オーストラリアでは、アボリジニ先住民の文化がこの代表となるでしょう。

過去にオーストラリアは、Stolen Generation(盗まれた世代)という言葉がある様に、
欧米文化に強制的にアボリジニ先住民を組み込もうとしたこともあります。
しかし、アボリジニ先住民の風習・伝統・思考方法・価値観を欧米文化に変えさせるという方法は失敗に終わりました。
そのため、近年ではその様な特異な文化を変えさせるのではなく、お互いの文化を尊重し、融合・共生という考え方が少しずつですが出てきました。

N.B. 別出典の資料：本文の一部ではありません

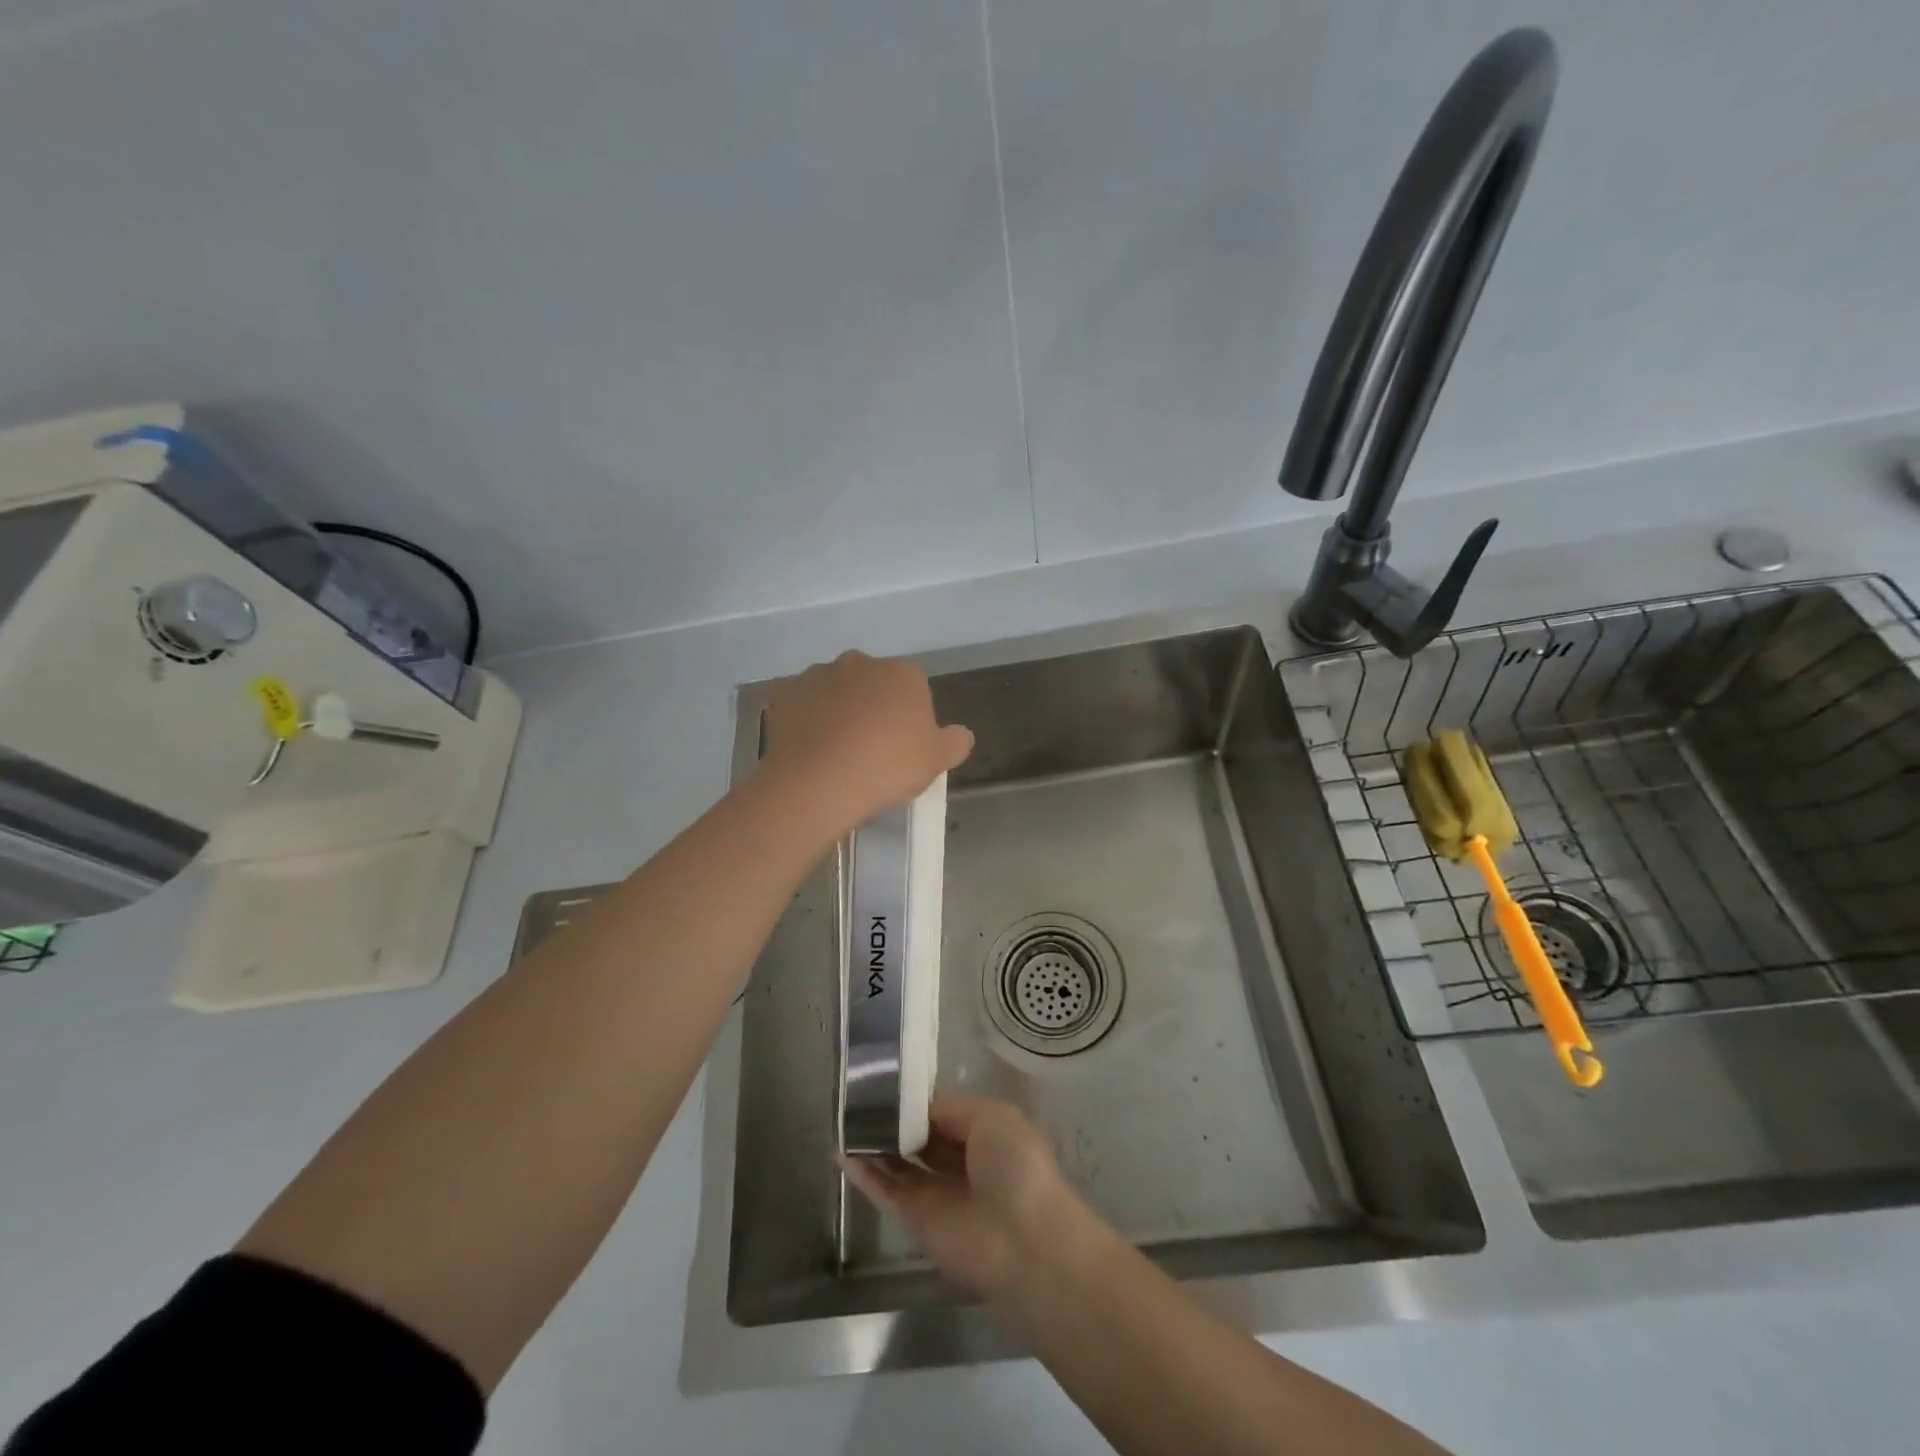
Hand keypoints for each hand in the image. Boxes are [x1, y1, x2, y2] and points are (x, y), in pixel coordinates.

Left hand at [763, 650, 972, 835]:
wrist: (818, 782)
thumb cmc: (887, 766)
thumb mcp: (936, 761)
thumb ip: (955, 742)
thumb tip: (961, 734)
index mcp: (902, 672)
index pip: (913, 688)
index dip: (909, 717)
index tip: (902, 748)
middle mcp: (859, 662)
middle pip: (872, 683)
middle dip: (872, 707)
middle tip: (870, 749)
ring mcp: (817, 674)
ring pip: (834, 690)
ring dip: (837, 710)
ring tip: (835, 752)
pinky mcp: (783, 693)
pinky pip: (799, 702)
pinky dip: (803, 717)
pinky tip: (807, 746)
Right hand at [841, 1095, 1074, 1299]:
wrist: (1023, 1239)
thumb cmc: (1015, 1165)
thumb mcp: (992, 1117)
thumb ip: (951, 1110)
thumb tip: (918, 1108)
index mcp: (985, 1134)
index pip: (942, 1112)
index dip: (917, 1101)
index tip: (887, 1083)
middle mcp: (960, 1162)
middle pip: (919, 1138)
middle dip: (894, 1121)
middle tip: (858, 1099)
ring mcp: (937, 1193)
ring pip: (898, 1164)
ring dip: (874, 1145)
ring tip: (844, 1121)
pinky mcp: (917, 1221)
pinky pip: (886, 1191)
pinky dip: (864, 1174)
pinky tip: (841, 1152)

欧米文化が持ち込んだオーストラリアの社会にアボリジニ先住民が溶け込むのは、他の地域を見て分かる様に
容易ではありません。現在のアボリジニ先住民の失業率は、オーストラリアの非先住民とくらべて3倍の高さになっています。
しかも国内の先住民の人口も増えており、オーストラリア政府は早急の対応を迫られています。
そしてエコツーリズムが、この異文化の融合・共生に一役買えることができるのではないかと思います。

ニューサウスウェールズ州南西のブロークンヒル近くに位置するMutawintji National Park(ムートウィンギー国立公園)では、
アボリジニ先住民と非先住民の関係が非常にうまくいっている例が見られる所の一つです。
現在このMutawintji National Parkの自由土地保有権は、地元のアボリジニ先住民コミュニティーが保有しており、
オーストラリア政府に対して貸し出している状態となっています。
ここでは、地元アボリジニ先住民が主導となって、ガイドの養成・認定を行っています。
また非アボリジニのツアーオペレーターと提携し、現地にて下請けのアボリジニガイドを雇う契約を結んでいます。

この例の様に成功している所もありますが、現状ではこの様な成功例は少数派です。
全く違う異文化が融合・共生を目指してツアーを作りあげるのですから、当然難しい作業となります。
まずは、お互いの文化をよく分析し、その中から共通項を見つけ(アボリジニは何が見せられるのか、旅行者は何が見たいのか等)、
それをうまくツアーに反映させて行くべきかと思います。
そしてお互いの文化とは単にアボリジニ先住民とオーストラリアの文化だけでなく、お客様として海外から来られる旅行者のバックグランド(文化)も考慮する必要があるかと思います。

次回は、エコツーリズムと自然との融合・共生にも関わってくる環境に配慮したエコツーリズムの施設の開発についてお話致します。